Beerdigung mit Abstand
Es gilt als sicherer, dies alleine oder im kleinsten Kreise zu tun. In einigen Kommunen bleibt jedoch selbst der letzte Blick in das geliebte Gesicht aus.
„In Mannheim ist es so, dass der Sarg oder die Urne etwa eine Stunde, bevor die Trauergesellschaft eintrifft, beigesetzt wird“, sagt Axel Hahn, Trauerbegleiter und Betriebsleiter des Bestattungsinstituts Bühn in Mannheim. Damit soll das Infektionsrisiko gering gehalten werden, auch für die Friedhofsmitarbeiter. „Aus Infektionsschutzgründen ist das nachvollziehbar, doch nimmt man den Trauernden damit den elementaren Akt des Abschiednehmens. Denn dazu ist die Beerdigungszeremonie da.“
Er glaubt, dass es auch für Mannheim Alternativen gäbe, bei denen die Angehörigen bei der Beisetzung anwesend sind und den Mindestabstand einhalten können. „Wir haben bis zu 70 Prozent Feuerbestattungen. Wenn wir diese humaner gestalten könnten, wäre das schon eine Menge.“ Viele verschieben die Urnenbestattung auch um vier bis zehn Wochen, in der Hoffnung, dass sich der Alltag bis dahin wieder normalisiert. Verstirbt ein Corona-Infizierter, wird er in eine Bergungshülle verbracht und die Abschiednahme entfällt. „Der Verstorbene wird dann möglichst direkt bei der Überführung in den Sarg gelegt. Dabei tragen wir volle Schutzausrüstung“, sagt Bestatter Bühn.

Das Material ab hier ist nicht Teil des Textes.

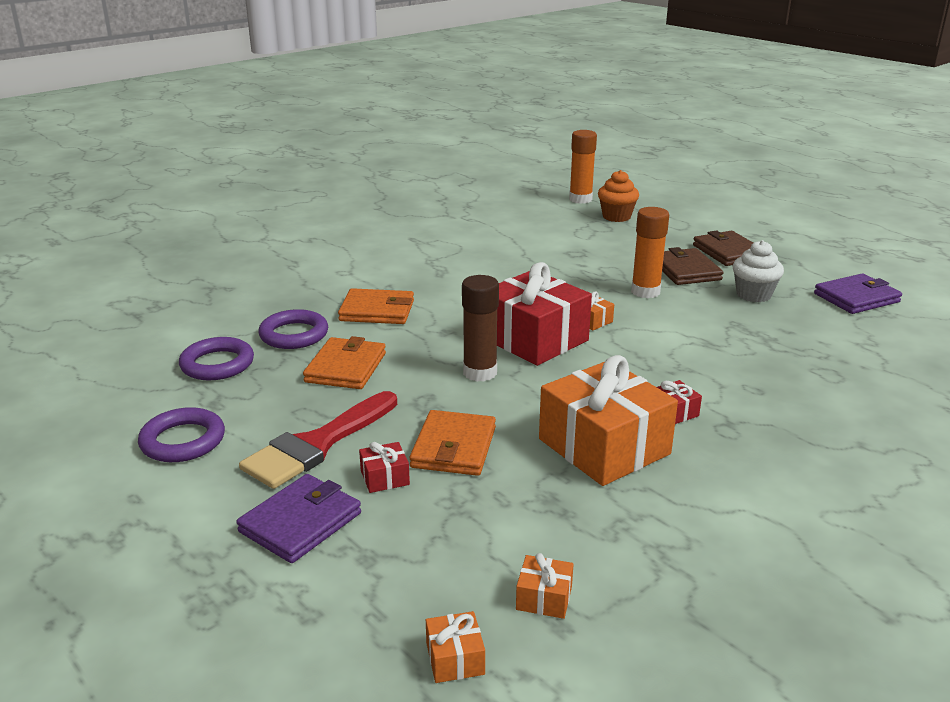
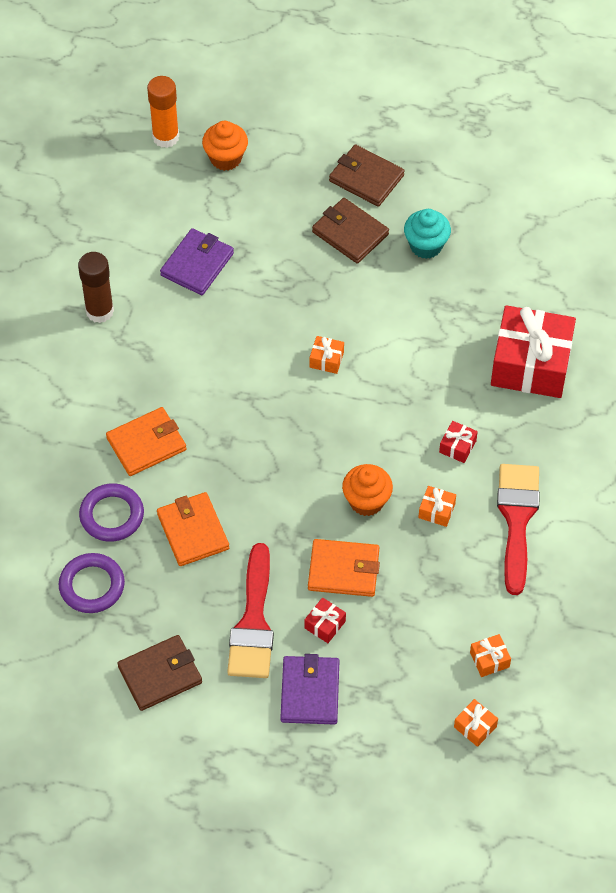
camera: 35 degrees left, 30 degrees up
purple ring [138,407,225,462] -> brown wallet [117,635,202,711]
orange wallet [410,410,496,476] -> orange wallet turned 60 degrees counterclockwise [308,539,380,597]
brown glue stick [462,275,499,382] -> brown glue stick moved to [78,252,114,323]
red gift [497,262,592,366] -> red gift moved to [491,305,576,398]
orange gift [539,355,678,486] -> orange gift [418,486,456,527], size x0.40
orange glue stick [631,207,669,298] -> none
white cupcake [733,240,784,302] -> turquoise cupcake [404,209,451,259]
purple wallet [814,273,902,314] -> purple wallet moved to [160,228,234,295]
none -> orange cupcake [342,464,393,516]
none -> red brush [497,464,540,595]

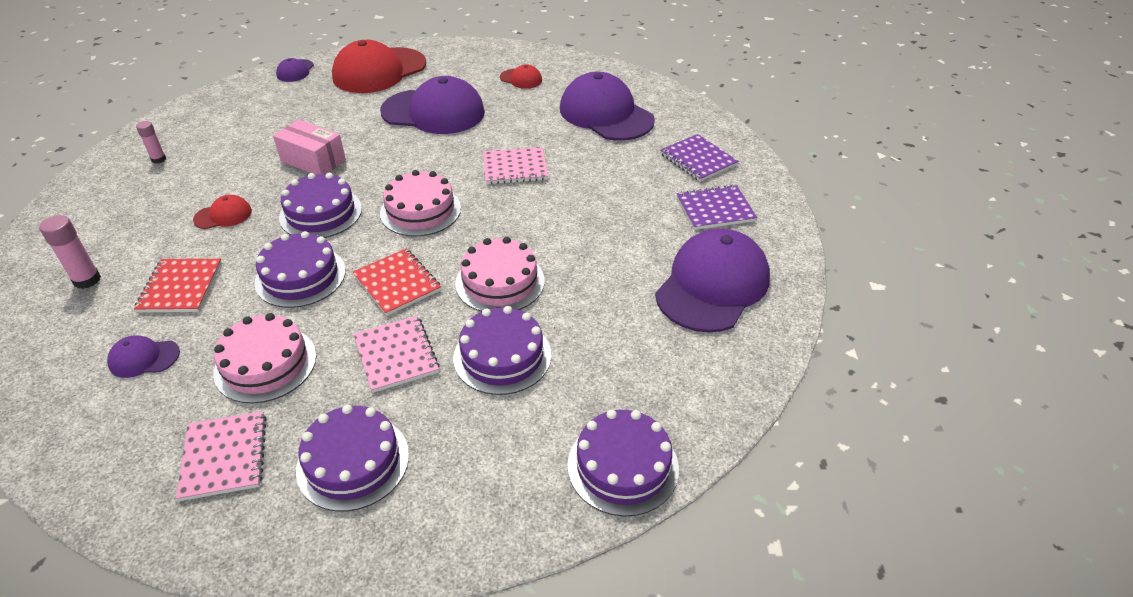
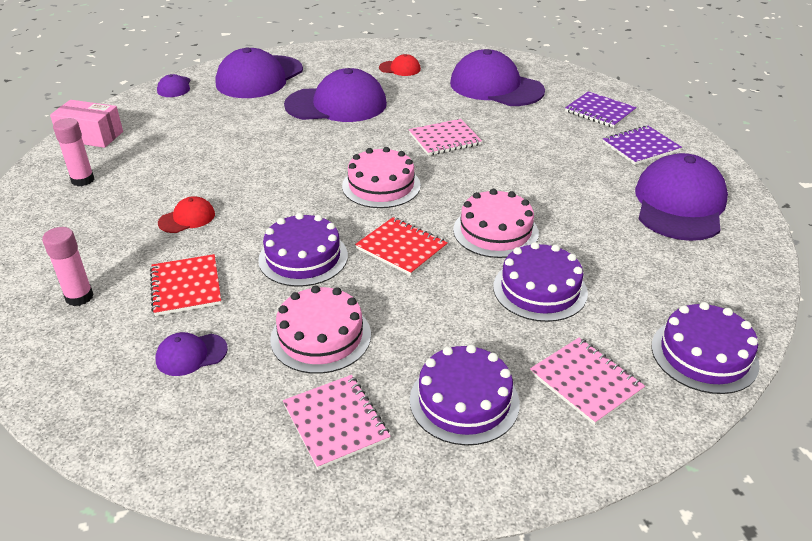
camera: 15 degrees left, 5 degrees down
pink glue stick [136,121,166,163] -> pink glue stick [53,118,94,186], size x1.51
pink box [273,119,346,175] -> pink box moved to [50,100,123,148]
purple cake [279,173,362,238] -> none
red cap [332,40,426,93] -> purple cap [216,47,303,98]
pink notebook [354,316,440,393] -> pink notebook moved to [530,338,645,425]

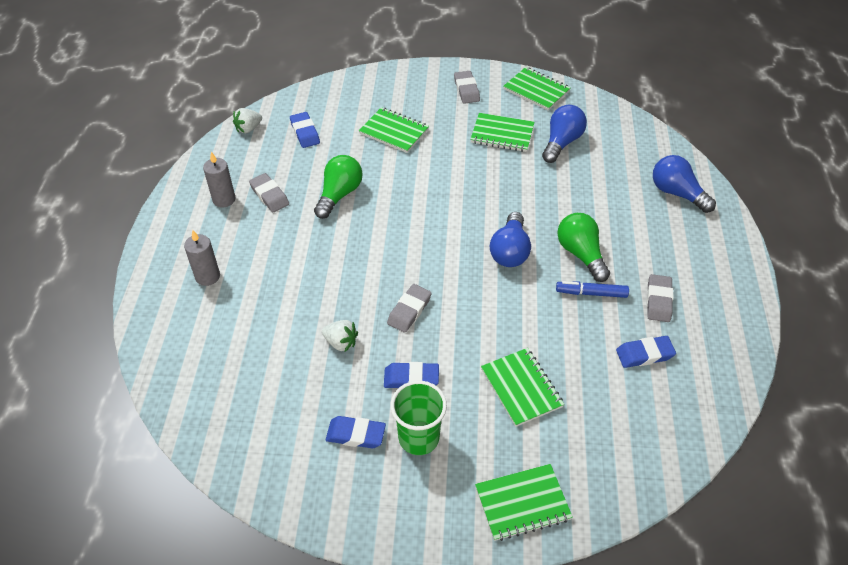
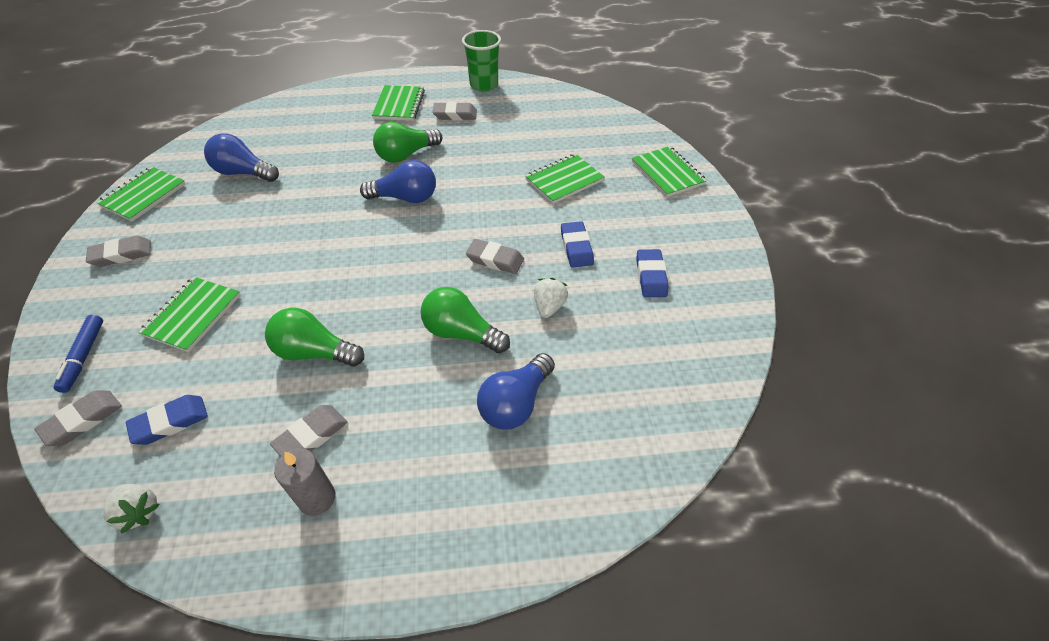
camera: 100 degrees left, 0 degrees up
grey candle [184,230,220,286] -> none
green cup [390,381,447,455] -> green cup moved to [462,30,501,91]
green notebook [470,113,534,152] -> green notebook moved to [372,85,425,121]
blue marker [556,281,629,298] -> blue marker moved to [53,315,103,393]
blue eraser [616,336,676,368] -> none
blue light bulb [653,155,716,213] -> blue light bulb moved to [477,353,555,430]
none -> grey eraser [35,390,122,446]
none -> green light bulb [421,287,510,353]

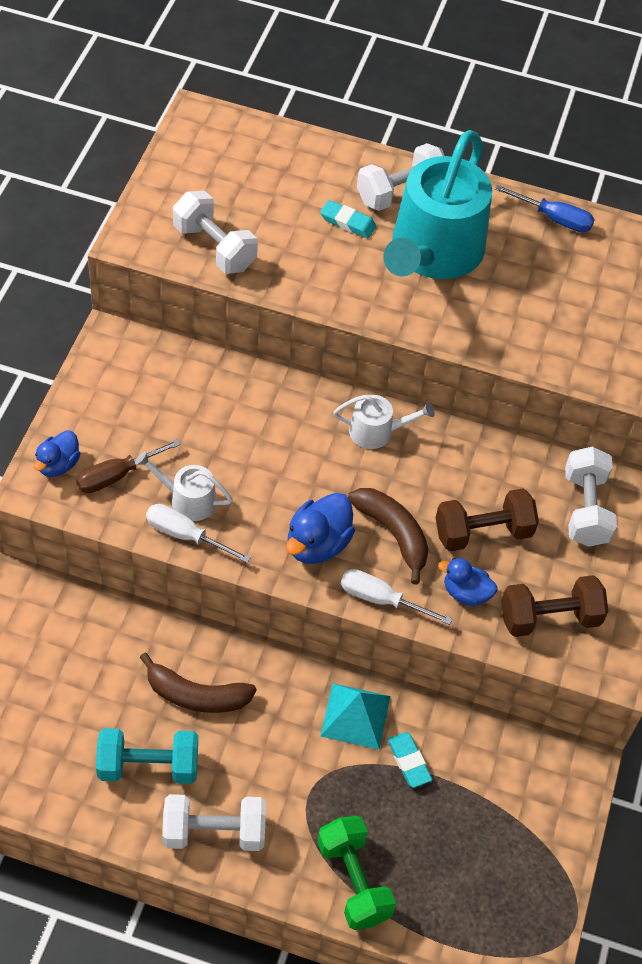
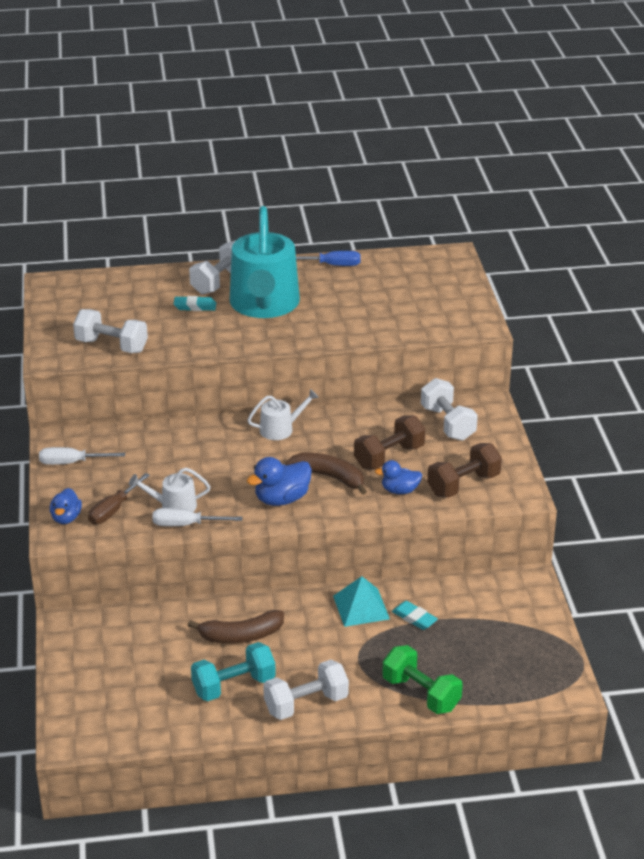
camera: 20 degrees left, 20 degrees down
blue duck [286,493,355,564] -> blue duck turned 45 degrees clockwise [247,457,312,506]
white screwdriver [341,569,452,625] -> white screwdriver moved to [39,447,125,465]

Trauerfeiern finden nun grundsätzlich nicht mehr in der Kirche, in Trauerhallen oder auf dem Aussegnungsplatz statt, sondern draußen direkt am Grab. „Für viele ist das aber wichtig“, meint Friedrichson. „Wenn der Pfarrer in der Halle neben dem Sarg steht und trostspendende Worte spricht, ist es etwas ganz anderes als am Grab. Die Zeremonie verliert das Feierliche.“
So normal wie möglich
„Die Angehörigen müssen derzeit viel durchmachen“, findet Hahn. „Wir möchten alles ermöglichen, damit sie möglichst gut Abschied nehmen können.“ Deshalb werde auch draußen Musik gespielt, das Grab mit Blumen geschmückt und ein Bild des Verstorbenen aufgestellt.
- Erd- und Urnenbestattungen sowie Totengebete dürfen nur unter freiem Himmel durchgeführt werden.
- Die Teilnehmerzahl ist dabei begrenzt: Es dürfen fünf Personen anwesend sein sowie weitere teilnehmende Personen, die in gerader Linie verwandt sind (Eltern, Kinder, Großeltern) oder in häuslicher Gemeinschaft miteinander leben. Außerdem sind deren Ehepartner und Lebenspartner gestattet.